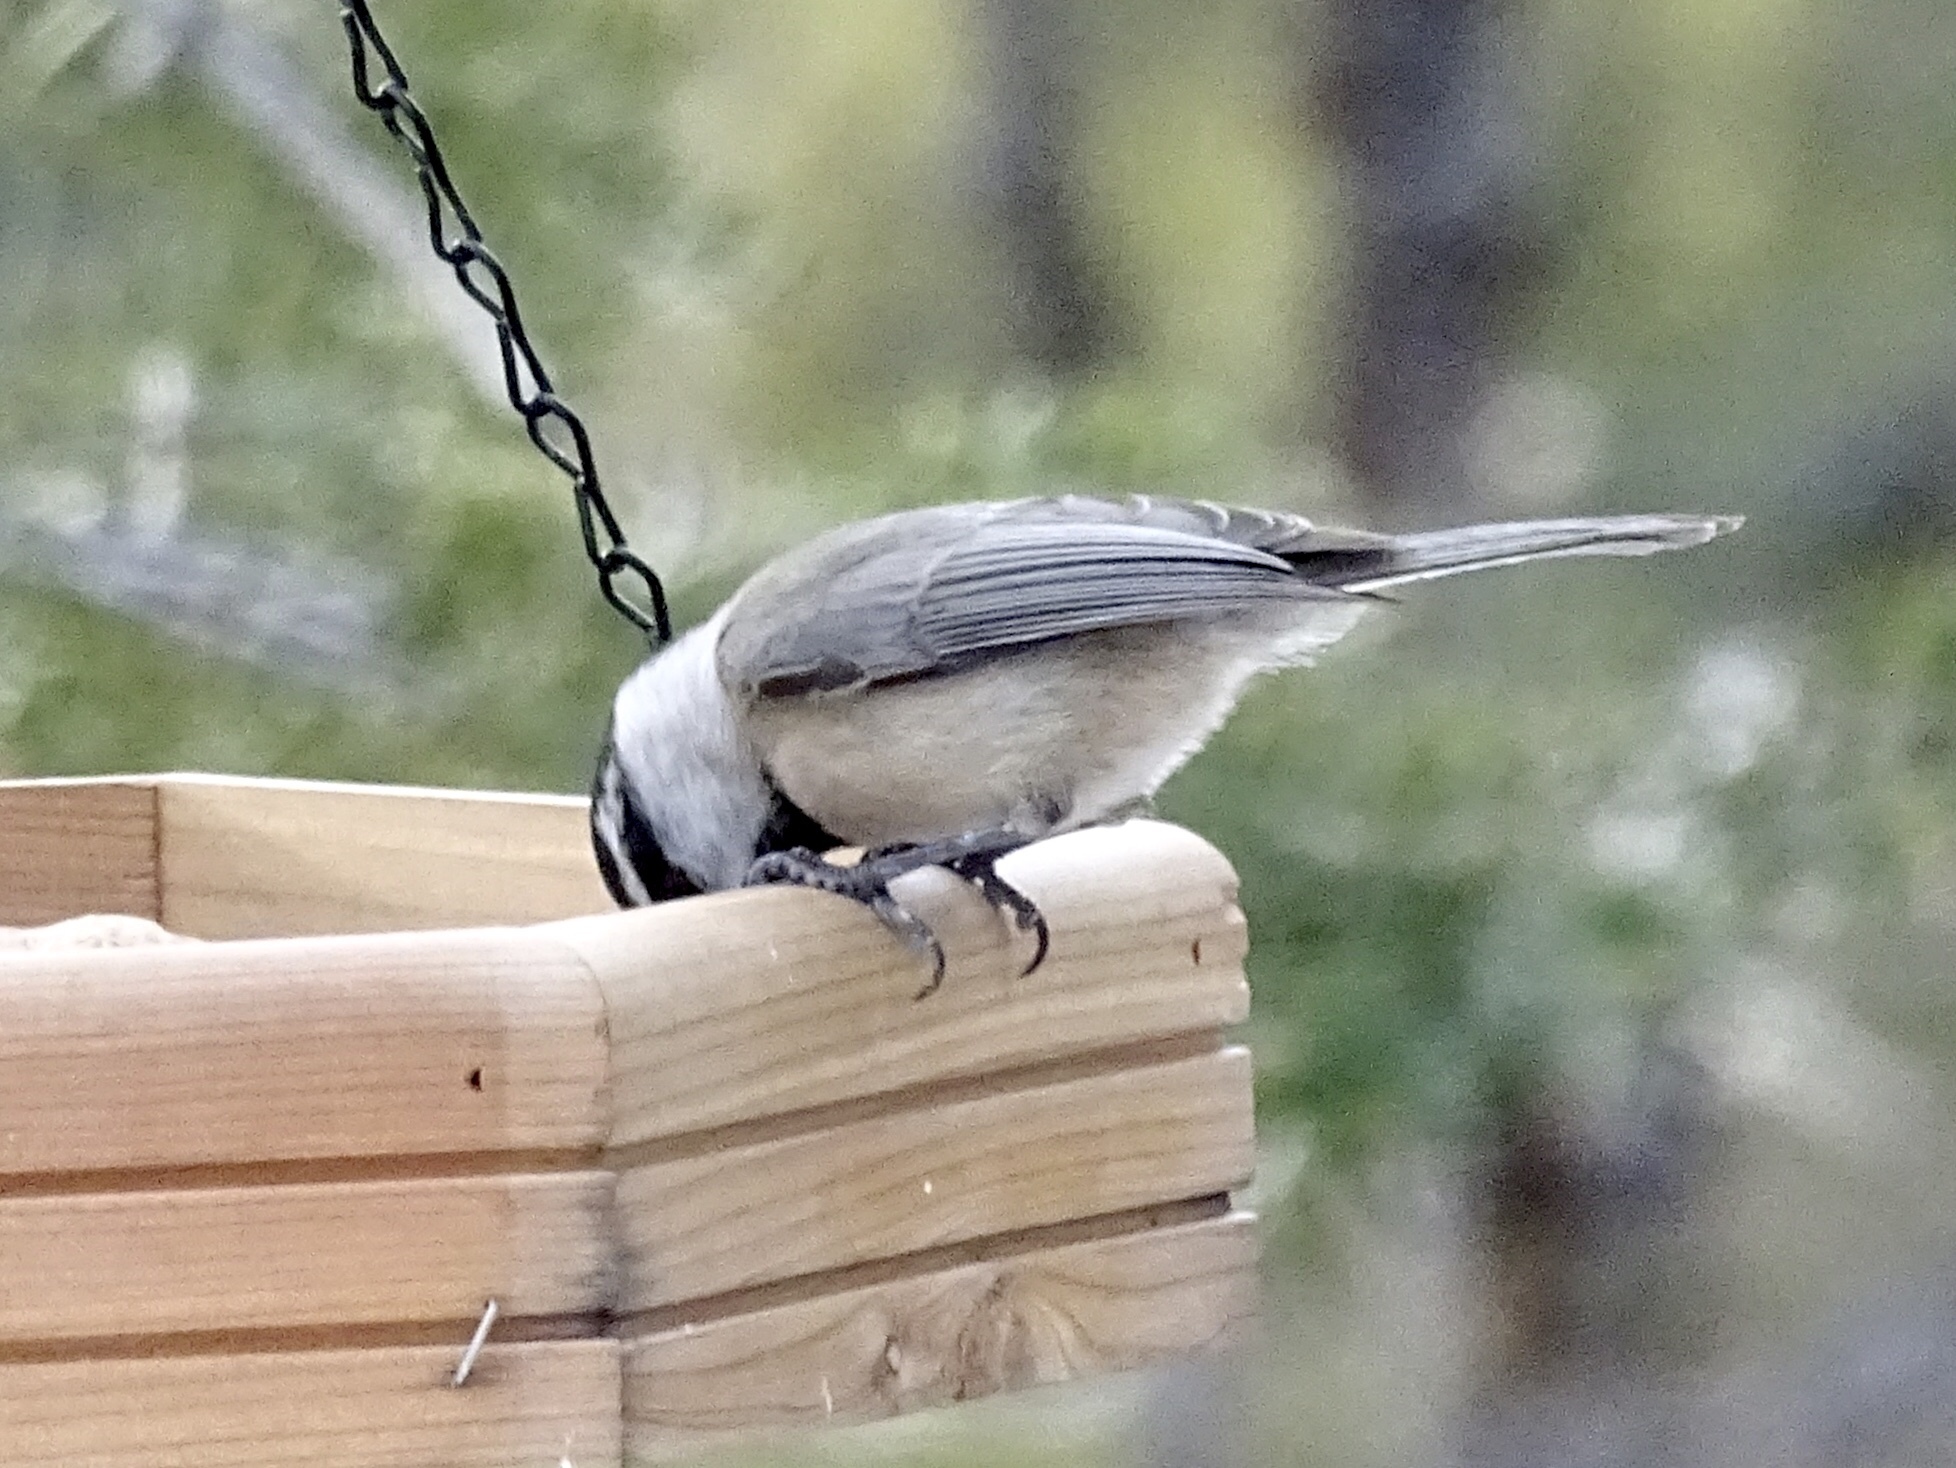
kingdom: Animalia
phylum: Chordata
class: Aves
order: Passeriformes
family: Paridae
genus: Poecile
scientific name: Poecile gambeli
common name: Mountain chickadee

● ● ● ● ●

WORK TO COMPLETE:
Update the data above by replacing "common name" with "vernacular name" everywhere it appears, changing nothing else. Leave the pictures out of your answer.

THE ANSWER:
kingdom: Animalia
phylum: Chordata
class: Aves
order: Passeriformes
family: Paridae
genus: Poecile
scientific name: Poecile gambeli
vernacular name: Mountain chickadee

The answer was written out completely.